There is an obsessiveness about the art of John Kelly. It turns again and again on certain ideas, moments, encounters, with the concentration and concern for detail of those naive painters and lone builders of dream palaces beloved of the Surrealists: the Douanier Rousseaus and Ferdinand De Chevals. Not that Kelly's paintings or sculptures can be described as 'naive': there is nothing amateur or isolated about his practice. It is an educated offshoot of the Australian modern tradition, at ease in the global art scene, as the success of his Cow up a Tree at the Parisian Les Champs de la Sculpture (1999) and international exhibition-list attest. But there is a continuity with the demotic art of the customs officers and postmen all the same. 

There are three chief moments on which this art pivots. It constantly harks back to what might be called the 'heroic age' of Australian modernism – the forties, a period characterised by the radical gesture of Sidney Nolan's 1940 painting Boy and the Moon, the furore of the Ern Malley affair and the absurdist meeting of government and art of Dobell's cows. Then there is the matter of Kelly's appropriation of the Australian Council for the Arts' logo, a kangaroo with solar-ring, and its subjection to seemingly endless variation. Finally, his encounters with the shrines of contemporary art – biennial pavilions, national or regional galleries like London's Tate Modern – have resulted in the fabrication of scale models, containing tiny exhibitions of his work, mischievously inverting the power-relationship of artist and art institution. 

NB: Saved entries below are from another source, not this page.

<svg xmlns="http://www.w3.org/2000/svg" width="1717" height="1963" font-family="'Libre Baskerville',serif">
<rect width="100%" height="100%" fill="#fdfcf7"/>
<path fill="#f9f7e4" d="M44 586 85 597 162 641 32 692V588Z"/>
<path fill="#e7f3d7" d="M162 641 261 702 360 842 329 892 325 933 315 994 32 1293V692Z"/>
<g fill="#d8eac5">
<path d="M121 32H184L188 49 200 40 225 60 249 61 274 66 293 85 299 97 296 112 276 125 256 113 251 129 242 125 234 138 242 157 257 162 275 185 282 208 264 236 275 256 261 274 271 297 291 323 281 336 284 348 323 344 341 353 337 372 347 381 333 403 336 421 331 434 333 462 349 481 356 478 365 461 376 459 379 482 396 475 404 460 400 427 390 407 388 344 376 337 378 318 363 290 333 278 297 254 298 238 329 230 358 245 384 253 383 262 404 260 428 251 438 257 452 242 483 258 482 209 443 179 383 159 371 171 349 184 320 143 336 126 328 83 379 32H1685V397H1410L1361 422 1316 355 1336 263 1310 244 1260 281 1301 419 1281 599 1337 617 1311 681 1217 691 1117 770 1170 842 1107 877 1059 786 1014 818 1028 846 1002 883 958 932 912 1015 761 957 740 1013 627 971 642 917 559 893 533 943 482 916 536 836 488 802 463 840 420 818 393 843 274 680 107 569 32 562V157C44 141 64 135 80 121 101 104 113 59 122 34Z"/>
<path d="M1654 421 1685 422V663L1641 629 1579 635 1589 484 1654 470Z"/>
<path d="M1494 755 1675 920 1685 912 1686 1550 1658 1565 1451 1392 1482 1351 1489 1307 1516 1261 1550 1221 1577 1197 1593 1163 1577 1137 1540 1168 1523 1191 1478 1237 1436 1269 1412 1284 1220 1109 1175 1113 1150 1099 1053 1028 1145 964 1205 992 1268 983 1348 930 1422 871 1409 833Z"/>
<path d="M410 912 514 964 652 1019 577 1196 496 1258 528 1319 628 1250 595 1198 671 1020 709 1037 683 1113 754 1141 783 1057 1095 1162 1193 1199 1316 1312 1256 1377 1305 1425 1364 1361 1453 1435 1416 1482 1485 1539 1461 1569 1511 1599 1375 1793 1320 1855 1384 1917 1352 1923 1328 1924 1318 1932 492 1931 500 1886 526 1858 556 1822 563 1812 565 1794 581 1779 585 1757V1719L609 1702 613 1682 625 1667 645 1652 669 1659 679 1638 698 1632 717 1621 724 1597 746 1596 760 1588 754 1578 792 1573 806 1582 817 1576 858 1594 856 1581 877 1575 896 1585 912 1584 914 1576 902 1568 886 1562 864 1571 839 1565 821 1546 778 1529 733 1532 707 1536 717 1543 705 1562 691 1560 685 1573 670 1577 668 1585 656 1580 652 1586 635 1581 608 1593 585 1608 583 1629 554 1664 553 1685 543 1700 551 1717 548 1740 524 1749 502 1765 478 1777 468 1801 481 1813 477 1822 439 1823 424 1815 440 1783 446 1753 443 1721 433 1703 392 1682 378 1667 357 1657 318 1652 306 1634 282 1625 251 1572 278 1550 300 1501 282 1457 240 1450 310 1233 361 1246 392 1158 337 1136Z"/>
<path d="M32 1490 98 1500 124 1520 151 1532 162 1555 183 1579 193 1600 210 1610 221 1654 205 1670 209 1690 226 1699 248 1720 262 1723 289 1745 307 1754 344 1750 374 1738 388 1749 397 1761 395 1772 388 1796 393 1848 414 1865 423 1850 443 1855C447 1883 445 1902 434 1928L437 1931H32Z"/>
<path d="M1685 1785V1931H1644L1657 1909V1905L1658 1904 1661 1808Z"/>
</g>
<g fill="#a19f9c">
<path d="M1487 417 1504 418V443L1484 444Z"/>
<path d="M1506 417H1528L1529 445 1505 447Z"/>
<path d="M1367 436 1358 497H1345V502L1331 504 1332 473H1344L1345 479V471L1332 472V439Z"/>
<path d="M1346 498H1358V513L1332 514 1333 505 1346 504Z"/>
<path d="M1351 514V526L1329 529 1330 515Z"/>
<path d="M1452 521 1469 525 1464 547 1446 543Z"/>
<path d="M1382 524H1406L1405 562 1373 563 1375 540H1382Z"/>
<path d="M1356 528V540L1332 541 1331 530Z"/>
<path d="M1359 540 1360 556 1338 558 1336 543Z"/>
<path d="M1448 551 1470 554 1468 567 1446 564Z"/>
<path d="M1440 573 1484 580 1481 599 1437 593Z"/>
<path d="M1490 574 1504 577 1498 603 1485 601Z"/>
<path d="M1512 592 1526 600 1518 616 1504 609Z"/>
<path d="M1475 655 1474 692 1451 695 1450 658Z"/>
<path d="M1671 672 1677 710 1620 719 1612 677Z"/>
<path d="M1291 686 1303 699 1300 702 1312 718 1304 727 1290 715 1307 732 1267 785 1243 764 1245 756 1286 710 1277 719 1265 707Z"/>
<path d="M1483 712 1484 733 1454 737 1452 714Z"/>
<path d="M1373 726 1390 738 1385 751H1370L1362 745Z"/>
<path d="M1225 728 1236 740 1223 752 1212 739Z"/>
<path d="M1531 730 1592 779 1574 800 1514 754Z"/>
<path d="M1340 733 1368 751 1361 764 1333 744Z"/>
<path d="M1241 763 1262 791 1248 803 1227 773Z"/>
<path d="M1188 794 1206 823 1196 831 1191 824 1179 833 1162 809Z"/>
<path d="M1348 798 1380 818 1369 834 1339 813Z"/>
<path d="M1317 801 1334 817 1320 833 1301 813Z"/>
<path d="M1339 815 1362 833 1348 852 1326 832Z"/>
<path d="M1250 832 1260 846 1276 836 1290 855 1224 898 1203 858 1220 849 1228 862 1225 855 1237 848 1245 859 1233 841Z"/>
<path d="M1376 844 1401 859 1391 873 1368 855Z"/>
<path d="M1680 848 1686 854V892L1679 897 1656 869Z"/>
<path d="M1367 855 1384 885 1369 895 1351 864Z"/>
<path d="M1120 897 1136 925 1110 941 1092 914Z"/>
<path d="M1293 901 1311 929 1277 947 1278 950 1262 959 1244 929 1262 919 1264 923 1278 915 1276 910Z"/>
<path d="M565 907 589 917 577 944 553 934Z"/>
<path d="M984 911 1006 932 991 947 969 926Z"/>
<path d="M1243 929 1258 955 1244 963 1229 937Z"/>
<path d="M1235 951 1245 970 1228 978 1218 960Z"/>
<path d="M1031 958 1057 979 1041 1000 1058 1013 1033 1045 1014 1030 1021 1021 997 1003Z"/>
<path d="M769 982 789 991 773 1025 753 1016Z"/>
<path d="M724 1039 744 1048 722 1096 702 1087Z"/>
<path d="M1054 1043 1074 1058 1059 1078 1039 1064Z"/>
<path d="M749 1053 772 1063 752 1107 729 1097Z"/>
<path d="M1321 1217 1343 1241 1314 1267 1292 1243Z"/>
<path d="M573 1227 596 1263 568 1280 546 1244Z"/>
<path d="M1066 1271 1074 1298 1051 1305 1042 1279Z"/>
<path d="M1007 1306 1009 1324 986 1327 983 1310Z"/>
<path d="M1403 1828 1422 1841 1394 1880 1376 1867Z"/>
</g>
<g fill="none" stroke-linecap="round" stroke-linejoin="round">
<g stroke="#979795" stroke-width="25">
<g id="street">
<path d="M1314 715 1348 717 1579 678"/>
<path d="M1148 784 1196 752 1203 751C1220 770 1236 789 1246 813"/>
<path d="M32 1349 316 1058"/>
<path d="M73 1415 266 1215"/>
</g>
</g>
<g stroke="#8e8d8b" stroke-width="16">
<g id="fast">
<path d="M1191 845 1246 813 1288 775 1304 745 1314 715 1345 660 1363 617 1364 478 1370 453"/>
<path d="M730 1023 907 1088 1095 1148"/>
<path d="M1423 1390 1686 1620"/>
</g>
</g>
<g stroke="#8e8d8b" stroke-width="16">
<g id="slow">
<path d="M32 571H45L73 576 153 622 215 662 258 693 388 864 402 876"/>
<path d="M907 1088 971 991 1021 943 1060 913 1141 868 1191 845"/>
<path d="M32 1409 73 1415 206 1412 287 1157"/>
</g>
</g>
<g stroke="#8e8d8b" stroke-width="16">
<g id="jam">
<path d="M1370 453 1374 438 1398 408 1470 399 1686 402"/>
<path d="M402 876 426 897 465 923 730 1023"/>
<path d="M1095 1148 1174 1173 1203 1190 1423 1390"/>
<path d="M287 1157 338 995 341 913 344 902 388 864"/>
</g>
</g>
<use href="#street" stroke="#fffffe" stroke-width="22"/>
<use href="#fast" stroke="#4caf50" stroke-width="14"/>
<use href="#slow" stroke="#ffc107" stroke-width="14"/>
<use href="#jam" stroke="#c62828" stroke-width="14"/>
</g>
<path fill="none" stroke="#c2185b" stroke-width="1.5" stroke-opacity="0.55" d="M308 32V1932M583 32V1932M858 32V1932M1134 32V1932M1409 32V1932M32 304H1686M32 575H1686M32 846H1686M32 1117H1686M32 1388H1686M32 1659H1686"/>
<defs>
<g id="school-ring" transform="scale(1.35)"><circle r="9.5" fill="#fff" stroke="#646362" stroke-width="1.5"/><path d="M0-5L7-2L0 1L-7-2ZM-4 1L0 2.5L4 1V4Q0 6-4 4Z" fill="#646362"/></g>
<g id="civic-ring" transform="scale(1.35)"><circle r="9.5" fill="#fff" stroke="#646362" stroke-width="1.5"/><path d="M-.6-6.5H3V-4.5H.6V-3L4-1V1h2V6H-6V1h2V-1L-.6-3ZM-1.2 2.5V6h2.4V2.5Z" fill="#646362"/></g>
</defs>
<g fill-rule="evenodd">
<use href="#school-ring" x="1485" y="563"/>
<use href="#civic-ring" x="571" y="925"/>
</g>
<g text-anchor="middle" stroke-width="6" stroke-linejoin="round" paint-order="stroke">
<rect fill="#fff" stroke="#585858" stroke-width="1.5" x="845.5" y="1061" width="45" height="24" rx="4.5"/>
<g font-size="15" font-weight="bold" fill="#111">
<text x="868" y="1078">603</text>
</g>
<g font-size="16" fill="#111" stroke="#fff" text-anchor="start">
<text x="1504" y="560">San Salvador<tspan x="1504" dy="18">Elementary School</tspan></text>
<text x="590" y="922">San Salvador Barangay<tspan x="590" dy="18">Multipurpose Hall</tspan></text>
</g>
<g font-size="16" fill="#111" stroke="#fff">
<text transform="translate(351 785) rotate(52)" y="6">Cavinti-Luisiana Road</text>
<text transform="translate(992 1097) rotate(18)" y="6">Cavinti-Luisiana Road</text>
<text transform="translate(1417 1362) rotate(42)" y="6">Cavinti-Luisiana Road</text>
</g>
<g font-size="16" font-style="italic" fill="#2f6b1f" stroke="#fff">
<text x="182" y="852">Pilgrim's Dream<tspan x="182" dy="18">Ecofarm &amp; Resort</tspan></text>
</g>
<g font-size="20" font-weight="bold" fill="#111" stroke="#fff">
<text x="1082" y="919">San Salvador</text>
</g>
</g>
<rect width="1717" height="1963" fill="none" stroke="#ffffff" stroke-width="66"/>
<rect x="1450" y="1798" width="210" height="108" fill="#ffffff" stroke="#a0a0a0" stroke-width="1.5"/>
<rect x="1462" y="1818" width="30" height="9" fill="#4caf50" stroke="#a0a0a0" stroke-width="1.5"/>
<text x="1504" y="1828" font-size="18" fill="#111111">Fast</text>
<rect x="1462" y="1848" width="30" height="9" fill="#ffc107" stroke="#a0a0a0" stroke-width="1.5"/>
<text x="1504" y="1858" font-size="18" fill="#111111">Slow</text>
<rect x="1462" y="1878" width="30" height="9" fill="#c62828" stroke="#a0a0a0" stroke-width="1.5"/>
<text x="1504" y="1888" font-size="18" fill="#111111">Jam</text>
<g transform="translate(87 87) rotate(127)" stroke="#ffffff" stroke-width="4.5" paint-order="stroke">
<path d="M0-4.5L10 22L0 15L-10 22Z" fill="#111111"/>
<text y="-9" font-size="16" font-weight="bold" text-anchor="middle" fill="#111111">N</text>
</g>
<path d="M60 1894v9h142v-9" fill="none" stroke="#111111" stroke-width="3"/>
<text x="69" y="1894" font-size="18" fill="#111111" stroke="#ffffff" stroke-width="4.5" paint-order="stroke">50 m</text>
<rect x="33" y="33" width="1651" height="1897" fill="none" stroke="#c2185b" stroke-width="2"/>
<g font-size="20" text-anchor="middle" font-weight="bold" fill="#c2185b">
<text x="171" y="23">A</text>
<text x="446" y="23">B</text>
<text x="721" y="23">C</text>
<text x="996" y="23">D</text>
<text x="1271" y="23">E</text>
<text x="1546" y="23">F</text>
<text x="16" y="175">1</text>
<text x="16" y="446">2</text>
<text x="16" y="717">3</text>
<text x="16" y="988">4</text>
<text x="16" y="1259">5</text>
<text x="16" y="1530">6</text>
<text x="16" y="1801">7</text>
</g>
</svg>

The motif that comes closest to encapsulating these issues is that of the 'Alien', a detournement of Nolan's 'Moonboy'. In many ways it is 'Moonboy', transformed as he raises his head in environments far from forties Australia. Lifted from his colony he becomes an emblem of the artistic knowledge of the Australian tradition, an emblem, however, at risk of becoming a brand in the corporately managed public spaces of the post-colonial world. The figure is also that of a migrant, but one quite unlike the third-world migrants presented as victims in a Santiago Sierra intervention, or the nomadic superstars of the contemporary biennial scene. This is the descendent of the jettisoned working classes of Britain and Ireland, maintaining faith with their 'naive' love of storytelling and icon-making. This alien is too close to home to be classed as a global 'other', too culturally developed and independent to be simply reassimilated. 

An awkward bugger, then. 

Fergal Gaynor, 2008
Fergal is an independent scholar, writer, and member of art intervention group art/ not art. 

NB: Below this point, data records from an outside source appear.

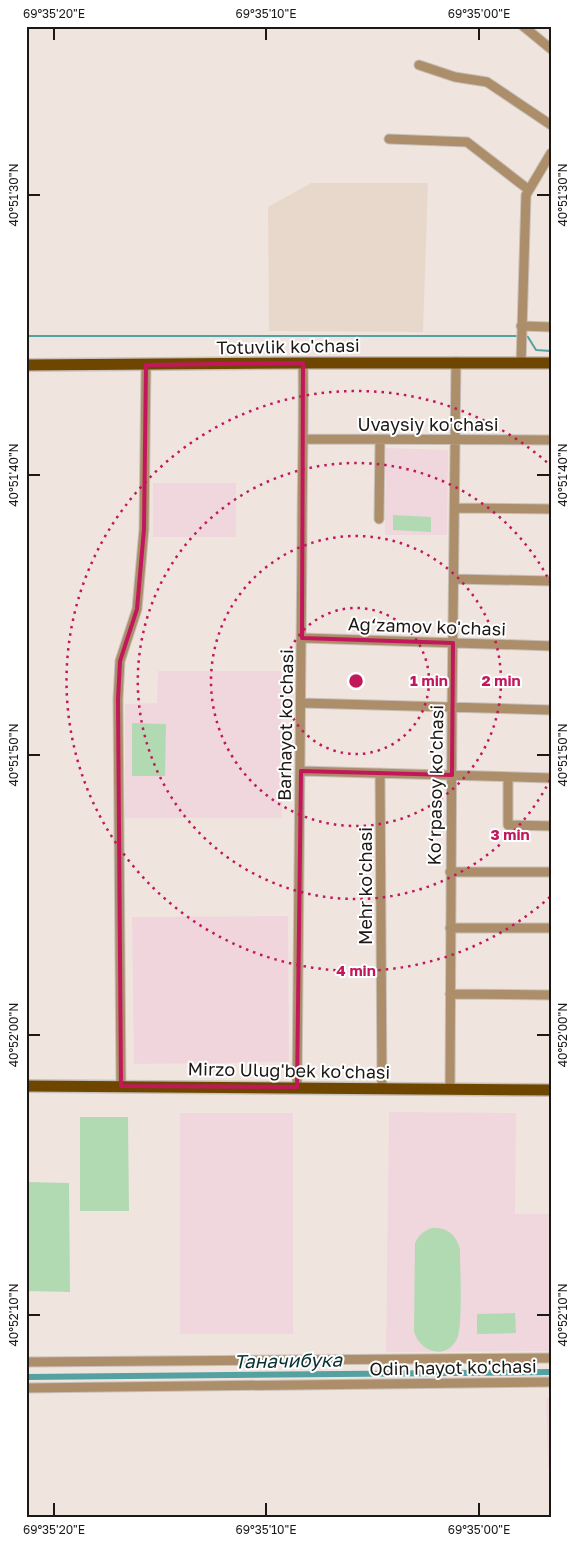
<svg xmlns="http://www.w3.org/2000/svg" width="577" height="1543" viewBox="0 0 577 1543" font-family="'Golos Text',sans-serif">
	<rect width="100%" height="100%" fill="#efe5de"/>
	<path fill="#e8d8cc" d="M311 183H428L423 332 269 331 268 207Z"/>
	<path fill="#f0d6dd" d="M386 448 448 450 447 535H385Z
		M153 483H236V537H153Z
		M158 671H281L282 818H125V704L157 703Z
		M389 1112 516 1113 515 1214H551V1351L386 1352Z
		M180 1113H293V1334H180Z
		M546 1398H551V1469H548Z"/>
	<path fill="#f0d6dc" d="M288 916 289 1062 134 1064 132 917Z"/>
	<path fill="#b2dab2" d="M393 515 431 517V532L393 530Z
		M132 723 166 724 165 776H132Z
		M80 1117H128L129 1211H80Z
		M26 1182 69 1183 70 1292 26 1291Z
		M432 1228C447 1227 456 1234 460 1249 460 1266 463 1327 457 1339 446 1361 419 1352 414 1331L415 1243C419 1235 423 1231 432 1228Z
		M515 1313 516 1333 477 1334V1314Z"/>
	<g fill="none" stroke-linecap="round" stroke-linejoin="round">
		<path stroke="#53a1a1" stroke-width="2" d="M26 336H519
			M524 336 528 337 536 350 551 351"/>
		<path stroke="#53a1a1" stroke-width="6" d="M26 1377 551 1372"/>
		<g stroke="#c9c0ba" stroke-width="11">
			<path id="minor" d="M523 26 551 49
				M419 65 455 77 487 82 551 125
				M389 139 467 142 529 190
				M521 326 551 327
				M521 363 526 195 551 153
				M304 439 551 440
				M455 508 551 509
				M379 519 380 440
				M454 579 551 581
				M302 638 551 646
				M302 703 551 710
				M301 771 551 778
				M380 773 382 1088
				M508 778V825L551 826
				M450 872H551
				M450 928H551
				M450 994 551 995
				M121 1086 118 699 120 661 137 609 144 529 146 365
				M297 1087C299 905 302 723 302 540 302 481 304 422 303 363
				M450 1089 452 708 456 362
				M26 1362 551 1358
				M26 1388 551 1382"/>
		</g>
		<g stroke="#c9c0ba" stroke-width="14">
			<path id="major" d="M26 365 303 363H551
				M26 1086 551 1090"/>
		</g>
		<use href="#minor" stroke="#ac8e6a" stroke-width="9"/>
		<use href="#major" stroke="#6f4600" stroke-width="11"/>
	</g>
	<path fill="none" stroke="#c2185b" stroke-width="4" stroke-linejoin="round" d="M303 363 302 638 453 643 452 775 301 771 297 1087 121 1086 118 699 120 661 137 609 144 529 146 365Z"/>
	<path fill="none" stroke="#1c1816" stroke-width="2" d="M54 28V40M266 28V40M479 28V40M28 195H40M537 195H550M28 475H40M537 475H550M28 755H40M537 755H550M28 1035H40M537 1035H550M28 1315H40M537 1315H550M54 1503V1516M266 1503V1516M479 1503V1516"/>
	<g fill="none" stroke="#c2185b" stroke-width="2.5" stroke-dasharray="2.5 5">
		<circle cx="356" cy="681" r="73"/>
		<circle cx="356" cy="681" r="145"/>
		<path d="M550 780A218 218 0 1 1 550 582"/>
		<path d="M550 897A290 290 0 1 1 550 465"/>
	</g>
	<g text-anchor="middle" dominant-baseline="central" stroke-width="4" stroke-linejoin="round" paint-order="stroke">
		<g font-size="18" fill="#1c1816" stroke="#fff">
			<text transform="translate(288 346) rotate(-1)">Totuvlik ko'chasi</text>
			<text x="428" y="424">Uvaysiy ko'chasi</text>
			<text transform="translate(427 626) rotate(2)">Ag‘zamov ko'chasi</text>
			<text transform="translate(285 725) rotate(-89)">Barhayot ko'chasi</text>
			<text transform="translate(435 785) rotate(-89)">Ko‘rpasoy ko'chasi</text>
			<text transform="translate(365 886) rotate(-90)">Mehr ko'chasi</text>
			<text transform="translate(289 1070) rotate(1)">Mirzo Ulug'bek ko'chasi</text>
			<text transform="translate(453 1367) rotate(-1)">Odin hayot ko'chasi</text>
		</g>
		<g font-size="19" font-style="italic" fill="#073030" stroke="#fff">
			<text transform="translate(288 1360) rotate(-1)">Таначибука</text>
		</g>
	</g>
	<circle cx="356" cy="681" r="8" fill="#c2185b" stroke="#fff" stroke-width="2.5"/>
	<g font-size="15" text-anchor="middle" font-weight="bold" fill="#c2185b" stroke="#fff" stroke-width="4" stroke-linejoin="round" paint-order="stroke">
		<text x="429" y="686">1 min</text>
		<text x="501" y="686">2 min</text>
		<text x="510" y="840">3 min</text>
		<text x="356" y="976">4 min</text>
	</g>
	<rect width="577" height="1543" fill="none" stroke="#ffffff" stroke-width="55"/>
	<rect x="28" y="28" width="522" height="1488" fill="none" stroke="#1c1816" stroke-width="2"/>
	<g font-size="12" text-anchor="middle" fill="#1c1816">
		<text x="54" y="18">69°35'20"E</text>
		<text x="266" y="18">69°35'10"E</text>
		<text x="479" y="18">69°35'00"E</text>
		<text transform="translate(563 195) rotate(-90)" y="4">40°51'30"N</text>
		<text transform="translate(14 195) rotate(-90)" y="4">40°51'30"N</text>
		<text transform="translate(563 475) rotate(-90)" y="4">40°51'40"N</text>
		<text transform="translate(14 475) rotate(-90)" y="4">40°51'40"N</text>
		<text transform="translate(14 755) rotate(-90)" y="4">40°51'50"N</text>
		<text transform="translate(563 755) rotate(-90)" y="4">40°51'50"N</text>
		<text transform="translate(14 1035) rotate(-90)" y="4">40°52'00"N</text>
		<text transform="translate(563 1035) rotate(-90)" y="4">40°52'00"N</text>
		<text transform="translate(563 1315) rotate(-90)" y="4">40°52'10"N</text>
		<text transform="translate(14 1315) rotate(-90)" y="4">40°52'10"N</text>
		<text x="54" y="1534">69°35'20"E</text>
		<text x="266" y="1534">69°35'10"E</text>
		<text x="479" y="1534">69°35'00"E</text>
	</g>
</svg>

John Kelly was born in Bristol, UK in 1965. His family immigrated to Australia the same year. In 1985 Kelly obtained a Bachelor of Arts (Visual Arts – Painting) from RMIT University, Melbourne, where he also completed his Masters of Arts in 1995. As a winner of the 1995 Anne & Gordon Samstag International Visual Arts Scholarship, he traveled to London to study as an Affiliate Student at the Slade School of Art from 1996 to 1997. Kelly held his first show at Niagara Galleries, Melbourne in 1988 and later had his first UK one-man show at the Piccadilly Gallery, London. Kelly is best known for his paintings and large sculptures of William Dobell’s cows, papier-mâché animals used during WWII to confuse enemy aircrafts of the location of the Australian airbases. His sculptures of these cows have made their way to exhibitions on the Champs Elysees, Paris in Les Champs de la Sculpture (2000) and Monte Carlo in La Parade des Animaux, (2002). More recently however, Kelly’s work has been based on specific motifs, most notably the logo of the Arts Council of Australia. Kelly lives and works in Cork, Ireland.